A few weeks after the event, someone noticed that the death year for Wilson on the tablet was mistakenly recorded as 1833 instead of 1813. The birth and death years were written in Roman numerals, presumably for artistic effect, and someone added two too many X’s to the latter − graciously giving Wilson an extra 20 years on his life, but too late for him to cash them in.
Stone had – along with everyone else – overlooked the incorrect date; when he heard of it, he asked Palmer, “Where were our eyes? The sculptor killed Alexander Wilson in 1833 instead of 1813!!” I think the photo offers a hint about the mix-up: note the overlapping “D” and “C” in the death date, as if the sculptor ran out of room and had to squeeze the numerals together. I can almost hear him saying, “The dates were perfectly spaced when I laid the thing out. What happened?” Well, what happened was that somewhere between design and sculpting you got the date mixed up and added two X’s to the numeral, so the only way to squeeze it in was to overlap the D & C. The correct date would have two less X’s and would fit the space perfectly, just like you designed it.

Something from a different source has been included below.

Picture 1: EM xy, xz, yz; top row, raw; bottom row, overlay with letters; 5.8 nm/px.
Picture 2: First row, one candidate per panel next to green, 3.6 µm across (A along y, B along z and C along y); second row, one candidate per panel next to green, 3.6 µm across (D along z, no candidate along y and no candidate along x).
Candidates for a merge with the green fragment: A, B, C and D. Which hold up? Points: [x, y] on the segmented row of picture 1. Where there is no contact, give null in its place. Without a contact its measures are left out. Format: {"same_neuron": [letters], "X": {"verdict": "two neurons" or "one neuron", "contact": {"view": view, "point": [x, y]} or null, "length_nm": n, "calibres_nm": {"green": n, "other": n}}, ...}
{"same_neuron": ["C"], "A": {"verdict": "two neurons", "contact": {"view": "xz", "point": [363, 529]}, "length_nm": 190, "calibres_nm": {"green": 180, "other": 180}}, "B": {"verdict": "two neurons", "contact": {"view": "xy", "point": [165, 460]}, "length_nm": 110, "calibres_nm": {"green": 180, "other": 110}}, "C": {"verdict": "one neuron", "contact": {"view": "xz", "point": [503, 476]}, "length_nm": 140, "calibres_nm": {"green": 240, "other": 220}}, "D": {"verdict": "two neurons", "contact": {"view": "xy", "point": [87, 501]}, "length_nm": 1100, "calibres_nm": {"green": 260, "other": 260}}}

Alex and alas, Academy records indicate that by the late 1950s, the tablet was being stored under a stairwell; when I last saw it in 2013, the thick, heavy slab was leaning against a wall in the ornithology department, and visitors who notice it there are doubtless unaware of the sad tale of admirable commemorative intent and Roman numeral bedevilment that it represents. Maybe if McKenzie had just stuck with Arabic numerals???